Yes, the level of content of a repair, repairing times and intervals is a challenge that we have been facing as an industry for the last ten years. That will increase in terms of the problem coming at us quicker as some of these new technologies get introduced. And again, like any business that is evolving with the times, get involved with it and work it out.
Are you a car fan yourself? What made you get into the industry?
Well, having a family business in the industry meant that I couldn’t escape it. But am I car fan? Yes, I love cars and driving cars – without sounding too stereotypical – and the fact that when you are growing up, and you’ve got a family business that is in the car business, you can’t help but be interested in cars.
So you remember hanging around dealerships as a kid?
Oh yes, you’d go in on a Saturday morning with your father, and start off working in different departments in the school holidays to keep out of trouble and you get a taste for it.
Would you like to see your children getting involved in the car industry?
I’ve got three children and I think that naturally, in a long-standing family business, there is a draw towards it. But equally I would never force them into it because it is a tough business – you’ve got to really love it and want to do it. It is not the old days of family business where you could use it as an employment shelter, so if they want to do it and they’re good at it, then that’s great. If they don’t want to do it and they have dreams to do other things, then that is fantastic too.
How important is the internet to your business?
The web is hugely important to us and to ignore the internet would be naïve. Interestingly though, we were looking at some statistics in our business and we have to be careful we don’t just see the internet as the only way to market.

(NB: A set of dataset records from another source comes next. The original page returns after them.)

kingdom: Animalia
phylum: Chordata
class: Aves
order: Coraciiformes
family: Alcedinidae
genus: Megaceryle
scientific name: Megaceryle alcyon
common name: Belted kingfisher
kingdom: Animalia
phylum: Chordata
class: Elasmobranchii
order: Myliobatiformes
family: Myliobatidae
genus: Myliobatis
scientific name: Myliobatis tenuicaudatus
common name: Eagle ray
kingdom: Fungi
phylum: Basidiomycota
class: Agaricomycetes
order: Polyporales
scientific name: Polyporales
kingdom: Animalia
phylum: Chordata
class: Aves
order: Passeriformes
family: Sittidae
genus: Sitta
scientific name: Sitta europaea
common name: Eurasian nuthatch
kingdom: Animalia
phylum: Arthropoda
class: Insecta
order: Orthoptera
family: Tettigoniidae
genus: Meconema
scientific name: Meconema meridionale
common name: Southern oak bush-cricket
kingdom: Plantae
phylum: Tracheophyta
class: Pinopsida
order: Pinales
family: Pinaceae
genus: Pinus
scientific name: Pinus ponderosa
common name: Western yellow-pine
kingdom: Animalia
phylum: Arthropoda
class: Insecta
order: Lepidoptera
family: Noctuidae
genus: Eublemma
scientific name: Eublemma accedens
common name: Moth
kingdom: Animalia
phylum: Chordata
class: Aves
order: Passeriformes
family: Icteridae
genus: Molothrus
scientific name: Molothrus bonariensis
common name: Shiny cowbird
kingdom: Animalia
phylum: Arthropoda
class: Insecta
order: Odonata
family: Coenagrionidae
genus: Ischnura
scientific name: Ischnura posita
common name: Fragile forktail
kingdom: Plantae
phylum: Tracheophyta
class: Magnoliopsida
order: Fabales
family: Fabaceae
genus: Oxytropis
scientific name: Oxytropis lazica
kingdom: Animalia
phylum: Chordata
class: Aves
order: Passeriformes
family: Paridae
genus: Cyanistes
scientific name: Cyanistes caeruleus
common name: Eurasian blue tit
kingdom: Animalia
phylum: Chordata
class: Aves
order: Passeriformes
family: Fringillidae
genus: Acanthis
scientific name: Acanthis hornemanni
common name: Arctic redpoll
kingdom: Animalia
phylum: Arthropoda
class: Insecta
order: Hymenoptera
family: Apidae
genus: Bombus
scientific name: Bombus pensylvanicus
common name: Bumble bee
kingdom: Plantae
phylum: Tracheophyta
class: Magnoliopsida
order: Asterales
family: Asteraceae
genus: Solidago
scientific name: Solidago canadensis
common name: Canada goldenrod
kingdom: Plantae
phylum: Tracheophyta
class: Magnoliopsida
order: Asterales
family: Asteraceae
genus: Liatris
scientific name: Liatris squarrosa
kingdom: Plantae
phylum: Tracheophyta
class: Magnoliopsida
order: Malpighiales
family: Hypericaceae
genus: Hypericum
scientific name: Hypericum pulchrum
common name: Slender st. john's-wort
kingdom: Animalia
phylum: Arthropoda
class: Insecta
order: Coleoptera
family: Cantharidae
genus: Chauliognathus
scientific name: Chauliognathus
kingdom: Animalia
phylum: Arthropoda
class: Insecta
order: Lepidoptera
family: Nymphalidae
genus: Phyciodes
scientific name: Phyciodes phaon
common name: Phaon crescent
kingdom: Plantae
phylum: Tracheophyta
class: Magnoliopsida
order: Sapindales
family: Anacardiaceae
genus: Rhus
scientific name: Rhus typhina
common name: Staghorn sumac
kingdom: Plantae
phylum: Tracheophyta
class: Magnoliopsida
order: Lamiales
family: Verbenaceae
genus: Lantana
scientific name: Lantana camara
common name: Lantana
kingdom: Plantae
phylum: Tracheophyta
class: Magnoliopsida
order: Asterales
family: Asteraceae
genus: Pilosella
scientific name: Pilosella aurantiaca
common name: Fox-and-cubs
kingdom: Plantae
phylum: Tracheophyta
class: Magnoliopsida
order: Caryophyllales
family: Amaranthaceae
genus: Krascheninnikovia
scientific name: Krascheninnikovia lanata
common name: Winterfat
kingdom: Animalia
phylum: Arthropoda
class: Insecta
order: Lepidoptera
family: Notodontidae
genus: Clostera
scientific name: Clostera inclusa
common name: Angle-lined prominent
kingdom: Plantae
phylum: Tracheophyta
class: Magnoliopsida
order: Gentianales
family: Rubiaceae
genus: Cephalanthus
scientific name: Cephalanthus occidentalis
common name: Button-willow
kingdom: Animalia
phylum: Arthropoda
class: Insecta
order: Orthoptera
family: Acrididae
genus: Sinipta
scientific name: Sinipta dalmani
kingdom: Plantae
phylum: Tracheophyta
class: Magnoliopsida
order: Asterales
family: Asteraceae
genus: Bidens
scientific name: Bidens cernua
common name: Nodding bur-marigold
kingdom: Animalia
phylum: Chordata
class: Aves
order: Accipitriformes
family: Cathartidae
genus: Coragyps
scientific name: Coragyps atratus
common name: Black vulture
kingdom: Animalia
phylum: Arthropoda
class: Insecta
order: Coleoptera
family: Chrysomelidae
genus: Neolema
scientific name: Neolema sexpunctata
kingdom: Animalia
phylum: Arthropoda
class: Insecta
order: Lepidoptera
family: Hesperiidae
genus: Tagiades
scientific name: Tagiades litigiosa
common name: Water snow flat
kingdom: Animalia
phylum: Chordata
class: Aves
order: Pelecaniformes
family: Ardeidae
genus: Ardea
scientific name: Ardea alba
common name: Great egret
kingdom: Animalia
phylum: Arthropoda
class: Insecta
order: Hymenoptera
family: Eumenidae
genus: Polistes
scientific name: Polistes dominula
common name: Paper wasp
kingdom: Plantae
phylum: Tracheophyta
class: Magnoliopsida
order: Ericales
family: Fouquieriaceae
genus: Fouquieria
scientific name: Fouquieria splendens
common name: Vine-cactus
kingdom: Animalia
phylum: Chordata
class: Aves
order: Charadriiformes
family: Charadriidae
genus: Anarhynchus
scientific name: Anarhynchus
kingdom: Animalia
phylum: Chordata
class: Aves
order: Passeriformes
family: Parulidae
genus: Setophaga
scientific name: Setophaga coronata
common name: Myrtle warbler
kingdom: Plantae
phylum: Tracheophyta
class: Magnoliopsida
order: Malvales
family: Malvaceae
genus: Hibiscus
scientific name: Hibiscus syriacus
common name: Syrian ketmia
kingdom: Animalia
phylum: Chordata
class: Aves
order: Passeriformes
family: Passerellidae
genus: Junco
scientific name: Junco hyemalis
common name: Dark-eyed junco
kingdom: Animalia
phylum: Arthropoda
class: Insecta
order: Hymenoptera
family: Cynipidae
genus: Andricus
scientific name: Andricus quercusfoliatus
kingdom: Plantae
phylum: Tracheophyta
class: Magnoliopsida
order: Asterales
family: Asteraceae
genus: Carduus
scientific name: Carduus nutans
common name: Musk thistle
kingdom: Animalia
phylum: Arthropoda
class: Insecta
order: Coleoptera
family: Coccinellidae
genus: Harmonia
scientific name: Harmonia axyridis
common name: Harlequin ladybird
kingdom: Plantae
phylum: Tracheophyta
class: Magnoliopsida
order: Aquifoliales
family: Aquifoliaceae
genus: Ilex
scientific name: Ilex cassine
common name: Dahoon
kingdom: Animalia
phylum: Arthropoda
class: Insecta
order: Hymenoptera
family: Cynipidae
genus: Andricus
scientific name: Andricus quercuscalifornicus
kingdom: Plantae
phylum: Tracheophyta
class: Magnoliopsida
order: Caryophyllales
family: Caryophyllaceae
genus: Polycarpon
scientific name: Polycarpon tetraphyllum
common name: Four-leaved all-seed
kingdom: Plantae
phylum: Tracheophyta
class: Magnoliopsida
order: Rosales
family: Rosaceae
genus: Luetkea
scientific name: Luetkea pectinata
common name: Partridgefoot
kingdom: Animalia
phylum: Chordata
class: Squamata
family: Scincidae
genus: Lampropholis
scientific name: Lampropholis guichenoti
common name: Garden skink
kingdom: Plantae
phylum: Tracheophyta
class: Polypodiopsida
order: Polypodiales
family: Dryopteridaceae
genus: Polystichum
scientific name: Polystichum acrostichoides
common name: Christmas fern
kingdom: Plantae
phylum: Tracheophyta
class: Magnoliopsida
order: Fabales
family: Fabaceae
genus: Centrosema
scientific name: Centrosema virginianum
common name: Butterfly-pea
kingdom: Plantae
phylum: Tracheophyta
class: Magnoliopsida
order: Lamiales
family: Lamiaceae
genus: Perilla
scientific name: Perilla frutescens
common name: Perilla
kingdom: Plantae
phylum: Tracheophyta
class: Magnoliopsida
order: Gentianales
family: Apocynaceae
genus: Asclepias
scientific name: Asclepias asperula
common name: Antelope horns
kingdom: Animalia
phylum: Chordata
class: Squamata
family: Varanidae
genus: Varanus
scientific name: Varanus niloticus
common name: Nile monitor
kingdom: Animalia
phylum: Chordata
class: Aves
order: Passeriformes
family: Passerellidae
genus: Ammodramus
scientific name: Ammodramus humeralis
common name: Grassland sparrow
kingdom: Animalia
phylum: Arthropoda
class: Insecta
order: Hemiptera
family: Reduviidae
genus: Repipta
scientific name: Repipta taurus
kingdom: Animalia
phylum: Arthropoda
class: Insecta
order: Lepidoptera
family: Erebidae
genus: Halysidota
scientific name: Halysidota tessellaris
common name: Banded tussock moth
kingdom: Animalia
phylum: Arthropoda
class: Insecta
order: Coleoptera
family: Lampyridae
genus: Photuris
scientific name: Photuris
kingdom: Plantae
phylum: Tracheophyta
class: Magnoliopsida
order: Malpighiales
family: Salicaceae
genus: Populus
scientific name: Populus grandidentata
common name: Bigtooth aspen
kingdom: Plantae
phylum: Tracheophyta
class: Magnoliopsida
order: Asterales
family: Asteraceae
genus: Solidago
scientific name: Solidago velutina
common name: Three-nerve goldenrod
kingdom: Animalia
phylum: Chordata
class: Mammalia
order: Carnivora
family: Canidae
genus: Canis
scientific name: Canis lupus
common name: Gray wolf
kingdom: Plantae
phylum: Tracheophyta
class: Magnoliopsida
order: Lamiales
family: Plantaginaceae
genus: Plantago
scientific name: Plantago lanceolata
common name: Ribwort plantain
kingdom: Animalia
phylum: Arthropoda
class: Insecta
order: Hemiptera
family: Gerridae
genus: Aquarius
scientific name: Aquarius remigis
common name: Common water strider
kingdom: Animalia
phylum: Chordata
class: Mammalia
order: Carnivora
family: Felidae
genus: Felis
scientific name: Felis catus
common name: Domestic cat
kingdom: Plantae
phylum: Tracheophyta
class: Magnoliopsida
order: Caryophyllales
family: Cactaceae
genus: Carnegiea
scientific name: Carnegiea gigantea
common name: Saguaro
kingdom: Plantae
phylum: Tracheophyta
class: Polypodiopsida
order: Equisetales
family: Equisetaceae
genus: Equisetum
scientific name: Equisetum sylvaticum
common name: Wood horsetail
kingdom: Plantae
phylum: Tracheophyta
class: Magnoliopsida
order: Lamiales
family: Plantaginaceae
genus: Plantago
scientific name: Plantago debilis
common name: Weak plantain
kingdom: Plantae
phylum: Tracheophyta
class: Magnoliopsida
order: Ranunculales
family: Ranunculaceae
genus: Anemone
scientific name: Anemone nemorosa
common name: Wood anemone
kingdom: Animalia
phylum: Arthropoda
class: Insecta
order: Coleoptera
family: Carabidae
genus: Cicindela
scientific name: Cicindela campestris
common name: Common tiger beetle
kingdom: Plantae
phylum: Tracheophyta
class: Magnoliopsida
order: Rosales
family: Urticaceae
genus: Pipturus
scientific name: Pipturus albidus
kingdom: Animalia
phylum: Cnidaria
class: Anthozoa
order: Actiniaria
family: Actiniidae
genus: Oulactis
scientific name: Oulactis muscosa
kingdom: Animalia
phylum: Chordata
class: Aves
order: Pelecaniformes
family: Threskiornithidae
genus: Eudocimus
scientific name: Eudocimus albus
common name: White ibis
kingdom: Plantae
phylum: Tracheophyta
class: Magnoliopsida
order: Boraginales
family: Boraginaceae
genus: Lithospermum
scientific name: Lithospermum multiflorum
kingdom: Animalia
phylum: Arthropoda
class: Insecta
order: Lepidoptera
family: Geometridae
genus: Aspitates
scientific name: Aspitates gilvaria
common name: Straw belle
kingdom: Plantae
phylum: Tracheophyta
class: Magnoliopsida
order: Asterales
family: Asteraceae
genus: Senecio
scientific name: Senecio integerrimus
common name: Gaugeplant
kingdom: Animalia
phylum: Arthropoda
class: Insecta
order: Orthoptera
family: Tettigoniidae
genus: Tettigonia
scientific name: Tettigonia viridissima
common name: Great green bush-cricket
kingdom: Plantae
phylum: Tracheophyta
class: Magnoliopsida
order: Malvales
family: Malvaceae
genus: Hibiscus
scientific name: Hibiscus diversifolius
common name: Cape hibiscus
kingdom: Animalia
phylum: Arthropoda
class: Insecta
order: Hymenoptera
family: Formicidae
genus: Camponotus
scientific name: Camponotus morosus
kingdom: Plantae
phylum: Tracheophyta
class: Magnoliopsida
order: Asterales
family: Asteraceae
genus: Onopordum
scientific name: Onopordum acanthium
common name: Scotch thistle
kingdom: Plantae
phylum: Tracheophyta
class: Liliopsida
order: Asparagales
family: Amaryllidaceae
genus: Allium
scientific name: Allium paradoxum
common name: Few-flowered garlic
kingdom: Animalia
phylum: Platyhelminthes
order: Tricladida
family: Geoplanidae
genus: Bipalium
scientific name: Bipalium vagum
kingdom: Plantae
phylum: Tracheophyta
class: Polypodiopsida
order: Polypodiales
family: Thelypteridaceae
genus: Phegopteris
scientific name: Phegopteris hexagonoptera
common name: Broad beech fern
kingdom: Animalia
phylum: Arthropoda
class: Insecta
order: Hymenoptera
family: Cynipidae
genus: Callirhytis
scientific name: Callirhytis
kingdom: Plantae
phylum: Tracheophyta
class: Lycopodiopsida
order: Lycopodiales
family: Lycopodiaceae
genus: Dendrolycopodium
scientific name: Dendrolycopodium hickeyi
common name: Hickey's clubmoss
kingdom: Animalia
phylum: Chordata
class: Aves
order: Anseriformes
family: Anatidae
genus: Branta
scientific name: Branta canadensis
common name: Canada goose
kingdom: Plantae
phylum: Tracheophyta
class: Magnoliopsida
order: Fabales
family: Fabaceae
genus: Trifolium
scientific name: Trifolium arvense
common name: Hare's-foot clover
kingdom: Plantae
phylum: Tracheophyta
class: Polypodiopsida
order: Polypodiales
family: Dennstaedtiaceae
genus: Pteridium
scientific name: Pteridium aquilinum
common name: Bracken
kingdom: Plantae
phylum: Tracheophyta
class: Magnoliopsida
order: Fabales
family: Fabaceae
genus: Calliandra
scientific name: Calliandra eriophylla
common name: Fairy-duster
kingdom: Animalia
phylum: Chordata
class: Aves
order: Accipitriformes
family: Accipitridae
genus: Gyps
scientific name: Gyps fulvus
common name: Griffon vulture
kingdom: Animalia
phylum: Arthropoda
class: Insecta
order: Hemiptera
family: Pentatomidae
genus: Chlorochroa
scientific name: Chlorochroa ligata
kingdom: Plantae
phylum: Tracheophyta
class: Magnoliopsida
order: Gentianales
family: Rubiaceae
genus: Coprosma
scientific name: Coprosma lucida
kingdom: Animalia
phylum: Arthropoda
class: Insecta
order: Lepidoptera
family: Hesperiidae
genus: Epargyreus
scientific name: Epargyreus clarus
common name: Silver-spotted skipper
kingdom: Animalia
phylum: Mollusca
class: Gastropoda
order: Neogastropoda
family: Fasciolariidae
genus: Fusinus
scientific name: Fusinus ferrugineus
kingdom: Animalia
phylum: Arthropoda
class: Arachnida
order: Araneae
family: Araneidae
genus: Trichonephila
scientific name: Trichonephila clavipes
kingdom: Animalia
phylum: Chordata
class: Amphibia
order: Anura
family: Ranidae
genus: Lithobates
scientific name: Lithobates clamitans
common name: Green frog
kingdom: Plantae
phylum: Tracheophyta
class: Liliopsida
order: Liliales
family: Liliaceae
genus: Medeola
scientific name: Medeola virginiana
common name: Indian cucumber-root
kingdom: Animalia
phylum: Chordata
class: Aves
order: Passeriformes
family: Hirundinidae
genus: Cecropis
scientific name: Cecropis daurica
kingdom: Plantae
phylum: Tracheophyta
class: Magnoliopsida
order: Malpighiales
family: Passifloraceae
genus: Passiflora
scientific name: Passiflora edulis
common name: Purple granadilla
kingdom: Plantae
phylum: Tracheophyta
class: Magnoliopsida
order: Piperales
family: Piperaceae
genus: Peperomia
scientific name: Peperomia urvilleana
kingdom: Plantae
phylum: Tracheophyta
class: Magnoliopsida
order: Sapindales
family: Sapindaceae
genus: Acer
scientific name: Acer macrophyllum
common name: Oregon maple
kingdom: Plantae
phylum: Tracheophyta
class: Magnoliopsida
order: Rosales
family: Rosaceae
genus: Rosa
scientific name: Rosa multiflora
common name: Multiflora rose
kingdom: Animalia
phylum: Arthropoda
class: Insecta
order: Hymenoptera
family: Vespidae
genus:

If you make the assumption that 100 per cent of your customers are going to talk to you over the web, you are wrong. 40% of customers don’t have access to the internet or use it, and that depends on the age of the person and, quite rightly when someone is spending £20-30,000 on a motor car, they want to speak about it face-to-face, see it, touch it, smell it, drive it and feel comfortable with it. I think a lot of customers’ research is done online, and those customers come into the showroom more informed – which is a good thing. Will this change over the next 20-30 years? Probably. But will it ever become our only way to market? I doubt it.
2010 is Hendy’s centenary year – what are you doing to celebrate?
We have got on-going marketing activities through our local Hendy Ford dealerships, and we also have a celebratory lunch at Goodwood House where, hopefully, some very senior people of Ford Motor Company will be attending from America. Our sponsorship of Hampshire Cricket Club at The Rose Bowl this year is also dedicated to Hendy Ford. It is great for us to achieve that milestone professionally and personally, but clearly you don’t want to be seen going way over the top because I don’t think that this anywhere, or in any walk of life, at the moment, is appropriate.
100 years with one brand is very impressive. With the ups and downs Hendy has seen you could write a book about it!
We have written a book and it’s in its fifth edition as it happens! We’re Britain’s first Ford dealer, our company history is something that we’re extremely proud of; it’s something which we like to think customers acknowledge. Our business has proved to be pretty resilient during the recession as it has been during two world wars and several other recessions before that. I believe people think that Hendy is going to be here, so I will buy my car and they will support me for the next three, four, five years while I own it.